==== Passage

We also record an allowance for all customers based on certain other factors,
including the length of time the receivables are past due and historical
collection experience with customers. We believe our reported allowances are
adequate. If the financial conditions of those customers were to deteriorate,
however, resulting in their inability to make payments, we may need to record


-21-


additional allowances which would result in additional general and
administrative expenses being recorded for the period in which such
determination was made.

Warranty Reserves:

We accrue the estimated costs to be incurred in performing warranty services at
the time of revenue recognition and shipment of the products to OEMs. Because
there is no contractual right of return other than for defective products or
stock rotation rights by certain distributors, we can reasonably estimate such
returns and record a warranty reserve at the point of shipment. Our estimate of
costs to service our warranty obligations is based on historical experience and
expectation of future conditions. To the extent that we experience increased
warranty claim activity or increased costs associated with servicing those
claims, the warranty accrual will increase, resulting in increased COGS and
decreased gross profit margin.

Inventories:

We are exposed to a number of economic and industry factors that could result in
portions of our inventory becoming either obsolete or in excess of anticipated
usage. These factors include, but are not limited to, technological changes in
our markets, our ability to meet changing customer requirements, competitive
pressures in products and prices and the availability of key components from our
suppliers. Our policy is to establish inventory reserves when conditions exist
that suggest that our inventory may be in excess of anticipated demand or is
obsolete based upon our assumptions about future demand for our products and
market conditions. We regularly evaluate our ability to realize the value of our
inventory based on a combination of factors including the following: historical
usage rates, forecasted sales or usage, product end-of-life dates, estimated
current and future market values and new product introductions. Purchasing
practices and alternative usage avenues are explored within these processes to
mitigate inventory exposure. When recorded, our reserves are intended to reduce
the carrying value of our inventory to its net realizable value. If actual
demand for our products deteriorates, or market conditions are less favorable
than those that we project, additional inventory reserves may be required.

========

Directive:
Answer these questions from the passage above.
1. Besides how long receivables are past due, what else is the allowance for all customers based on?
2. At what point is the warranty reserve recorded?
3. To what value are inventory reserves intended to reduce the carrying value of inventory?

==== Material supplied

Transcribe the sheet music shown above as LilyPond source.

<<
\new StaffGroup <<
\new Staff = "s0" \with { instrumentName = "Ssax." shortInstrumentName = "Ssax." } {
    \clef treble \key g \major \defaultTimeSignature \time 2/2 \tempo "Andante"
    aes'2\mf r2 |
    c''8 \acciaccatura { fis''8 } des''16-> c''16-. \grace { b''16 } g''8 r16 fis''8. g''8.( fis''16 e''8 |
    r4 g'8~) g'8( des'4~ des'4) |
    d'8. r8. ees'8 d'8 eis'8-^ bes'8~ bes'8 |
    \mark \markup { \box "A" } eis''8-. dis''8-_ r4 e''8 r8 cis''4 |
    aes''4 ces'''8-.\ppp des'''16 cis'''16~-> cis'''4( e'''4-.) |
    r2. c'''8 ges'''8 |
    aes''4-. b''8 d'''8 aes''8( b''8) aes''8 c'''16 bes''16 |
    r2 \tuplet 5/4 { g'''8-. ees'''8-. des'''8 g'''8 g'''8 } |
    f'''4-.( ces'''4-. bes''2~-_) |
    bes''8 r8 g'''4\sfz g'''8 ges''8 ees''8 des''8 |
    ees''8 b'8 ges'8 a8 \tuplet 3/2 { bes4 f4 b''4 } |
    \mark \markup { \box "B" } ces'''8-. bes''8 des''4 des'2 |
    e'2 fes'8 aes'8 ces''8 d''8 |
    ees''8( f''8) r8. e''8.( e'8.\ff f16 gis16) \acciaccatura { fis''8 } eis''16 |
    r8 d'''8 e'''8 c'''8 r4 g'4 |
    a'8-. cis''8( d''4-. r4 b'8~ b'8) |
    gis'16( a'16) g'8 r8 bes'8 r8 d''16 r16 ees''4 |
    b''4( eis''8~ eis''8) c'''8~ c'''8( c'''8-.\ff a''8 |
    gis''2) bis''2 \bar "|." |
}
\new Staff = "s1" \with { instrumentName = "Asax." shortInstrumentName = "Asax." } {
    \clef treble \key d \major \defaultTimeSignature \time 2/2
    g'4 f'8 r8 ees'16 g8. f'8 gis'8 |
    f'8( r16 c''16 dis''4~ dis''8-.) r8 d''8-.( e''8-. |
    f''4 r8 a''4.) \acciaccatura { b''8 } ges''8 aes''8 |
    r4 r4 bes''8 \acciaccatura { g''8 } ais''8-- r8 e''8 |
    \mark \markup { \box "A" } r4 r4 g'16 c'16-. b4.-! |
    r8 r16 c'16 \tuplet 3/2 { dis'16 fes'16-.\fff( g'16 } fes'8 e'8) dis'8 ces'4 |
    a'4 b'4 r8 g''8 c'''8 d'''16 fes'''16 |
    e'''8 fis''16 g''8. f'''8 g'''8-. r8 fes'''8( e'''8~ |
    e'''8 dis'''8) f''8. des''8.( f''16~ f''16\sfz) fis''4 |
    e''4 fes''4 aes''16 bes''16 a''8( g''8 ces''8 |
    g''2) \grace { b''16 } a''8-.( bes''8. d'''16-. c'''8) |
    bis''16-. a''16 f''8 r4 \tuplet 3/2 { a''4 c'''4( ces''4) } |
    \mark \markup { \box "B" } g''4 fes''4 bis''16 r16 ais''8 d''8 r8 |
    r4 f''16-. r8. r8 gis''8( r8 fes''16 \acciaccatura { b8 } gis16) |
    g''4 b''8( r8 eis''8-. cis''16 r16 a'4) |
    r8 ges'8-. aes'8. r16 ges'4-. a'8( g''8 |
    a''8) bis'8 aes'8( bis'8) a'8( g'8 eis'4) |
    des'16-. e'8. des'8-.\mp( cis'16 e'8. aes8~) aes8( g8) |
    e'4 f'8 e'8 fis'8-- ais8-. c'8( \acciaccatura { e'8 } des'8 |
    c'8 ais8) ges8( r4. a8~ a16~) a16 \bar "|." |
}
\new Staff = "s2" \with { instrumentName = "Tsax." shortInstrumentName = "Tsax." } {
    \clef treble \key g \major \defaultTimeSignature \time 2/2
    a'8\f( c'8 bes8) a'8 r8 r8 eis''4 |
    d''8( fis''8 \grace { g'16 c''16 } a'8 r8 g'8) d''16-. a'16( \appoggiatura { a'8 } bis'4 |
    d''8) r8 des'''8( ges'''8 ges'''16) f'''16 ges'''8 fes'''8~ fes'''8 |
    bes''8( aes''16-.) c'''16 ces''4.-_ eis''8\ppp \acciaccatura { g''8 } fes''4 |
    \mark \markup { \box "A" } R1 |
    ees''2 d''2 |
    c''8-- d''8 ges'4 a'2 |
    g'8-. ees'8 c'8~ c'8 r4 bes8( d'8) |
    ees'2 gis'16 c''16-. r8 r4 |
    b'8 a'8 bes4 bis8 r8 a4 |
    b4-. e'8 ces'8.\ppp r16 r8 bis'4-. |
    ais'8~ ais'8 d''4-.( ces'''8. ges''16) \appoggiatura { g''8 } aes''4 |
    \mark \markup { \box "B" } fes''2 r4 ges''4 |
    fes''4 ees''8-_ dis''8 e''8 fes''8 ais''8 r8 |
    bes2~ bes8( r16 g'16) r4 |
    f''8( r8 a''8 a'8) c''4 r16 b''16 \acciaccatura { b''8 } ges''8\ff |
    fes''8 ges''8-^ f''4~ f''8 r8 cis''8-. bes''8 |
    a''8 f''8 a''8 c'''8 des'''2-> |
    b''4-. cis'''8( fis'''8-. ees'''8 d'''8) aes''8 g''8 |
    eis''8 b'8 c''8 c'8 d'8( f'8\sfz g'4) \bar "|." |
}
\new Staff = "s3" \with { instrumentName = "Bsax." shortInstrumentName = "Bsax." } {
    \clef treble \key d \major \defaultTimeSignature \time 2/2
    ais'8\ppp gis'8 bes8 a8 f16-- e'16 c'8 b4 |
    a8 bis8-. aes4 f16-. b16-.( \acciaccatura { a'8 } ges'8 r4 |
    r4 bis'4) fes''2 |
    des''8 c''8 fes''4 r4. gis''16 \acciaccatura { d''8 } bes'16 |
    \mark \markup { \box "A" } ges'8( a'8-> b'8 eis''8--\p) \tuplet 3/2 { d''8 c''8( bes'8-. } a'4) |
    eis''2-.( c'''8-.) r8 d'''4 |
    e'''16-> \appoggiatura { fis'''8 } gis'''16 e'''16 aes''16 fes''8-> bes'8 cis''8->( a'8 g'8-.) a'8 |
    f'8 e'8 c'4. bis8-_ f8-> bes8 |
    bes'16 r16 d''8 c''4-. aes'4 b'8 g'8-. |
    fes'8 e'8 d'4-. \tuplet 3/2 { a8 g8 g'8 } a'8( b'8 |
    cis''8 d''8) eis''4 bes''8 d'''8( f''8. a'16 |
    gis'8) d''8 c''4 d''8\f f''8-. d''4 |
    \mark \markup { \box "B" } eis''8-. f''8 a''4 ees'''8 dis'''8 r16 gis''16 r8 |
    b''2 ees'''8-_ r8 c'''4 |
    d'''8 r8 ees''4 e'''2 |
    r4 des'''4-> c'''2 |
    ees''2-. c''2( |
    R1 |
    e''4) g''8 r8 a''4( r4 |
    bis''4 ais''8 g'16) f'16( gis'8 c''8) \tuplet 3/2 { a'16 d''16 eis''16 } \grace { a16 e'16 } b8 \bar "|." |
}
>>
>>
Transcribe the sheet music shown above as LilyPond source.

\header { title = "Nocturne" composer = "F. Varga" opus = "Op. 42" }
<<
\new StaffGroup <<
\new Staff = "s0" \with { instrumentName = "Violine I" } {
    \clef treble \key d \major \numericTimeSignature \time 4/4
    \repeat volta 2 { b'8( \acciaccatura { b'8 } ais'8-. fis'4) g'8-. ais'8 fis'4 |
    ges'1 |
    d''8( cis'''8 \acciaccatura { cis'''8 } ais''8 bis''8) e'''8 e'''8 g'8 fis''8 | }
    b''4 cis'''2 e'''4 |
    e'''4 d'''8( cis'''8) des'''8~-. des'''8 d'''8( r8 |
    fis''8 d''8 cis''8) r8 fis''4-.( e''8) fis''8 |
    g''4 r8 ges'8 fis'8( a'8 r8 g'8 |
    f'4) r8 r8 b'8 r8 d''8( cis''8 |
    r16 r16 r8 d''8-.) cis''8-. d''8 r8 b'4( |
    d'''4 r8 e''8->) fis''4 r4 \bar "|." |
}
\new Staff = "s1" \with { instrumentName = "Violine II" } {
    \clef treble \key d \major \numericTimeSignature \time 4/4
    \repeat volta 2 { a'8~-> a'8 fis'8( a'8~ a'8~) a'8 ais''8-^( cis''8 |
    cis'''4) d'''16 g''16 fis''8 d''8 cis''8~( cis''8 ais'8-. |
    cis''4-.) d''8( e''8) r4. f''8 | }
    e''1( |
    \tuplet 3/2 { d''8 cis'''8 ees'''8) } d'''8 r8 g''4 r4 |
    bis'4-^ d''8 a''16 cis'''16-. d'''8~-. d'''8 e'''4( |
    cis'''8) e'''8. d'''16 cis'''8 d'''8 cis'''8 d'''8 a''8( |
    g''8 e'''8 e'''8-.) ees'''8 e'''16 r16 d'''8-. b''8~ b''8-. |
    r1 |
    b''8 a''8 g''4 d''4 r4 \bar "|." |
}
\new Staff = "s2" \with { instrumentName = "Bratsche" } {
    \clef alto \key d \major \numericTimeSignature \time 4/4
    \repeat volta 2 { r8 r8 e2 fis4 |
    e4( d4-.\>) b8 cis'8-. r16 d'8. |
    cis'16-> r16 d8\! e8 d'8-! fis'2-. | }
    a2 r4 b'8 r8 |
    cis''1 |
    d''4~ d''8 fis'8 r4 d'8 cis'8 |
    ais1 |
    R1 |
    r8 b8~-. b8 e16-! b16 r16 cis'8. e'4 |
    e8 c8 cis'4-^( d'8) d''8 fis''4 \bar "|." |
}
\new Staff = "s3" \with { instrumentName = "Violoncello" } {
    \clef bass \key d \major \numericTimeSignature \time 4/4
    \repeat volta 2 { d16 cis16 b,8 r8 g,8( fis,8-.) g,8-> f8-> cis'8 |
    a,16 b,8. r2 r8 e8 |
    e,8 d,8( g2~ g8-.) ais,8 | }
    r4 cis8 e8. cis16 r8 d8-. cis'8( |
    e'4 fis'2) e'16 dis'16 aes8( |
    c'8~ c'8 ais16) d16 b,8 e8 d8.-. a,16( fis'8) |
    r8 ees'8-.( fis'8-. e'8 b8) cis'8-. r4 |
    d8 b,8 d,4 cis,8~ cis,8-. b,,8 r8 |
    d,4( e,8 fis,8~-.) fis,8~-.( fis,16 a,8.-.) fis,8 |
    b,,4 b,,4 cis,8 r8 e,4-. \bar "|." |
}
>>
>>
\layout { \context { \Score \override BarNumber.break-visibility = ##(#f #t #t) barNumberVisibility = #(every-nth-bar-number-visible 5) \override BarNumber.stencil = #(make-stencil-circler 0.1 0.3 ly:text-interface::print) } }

========

Response to this task:
1. Historical collection experience with customers.
2. At the point of shipment.
3. Its net realizable value.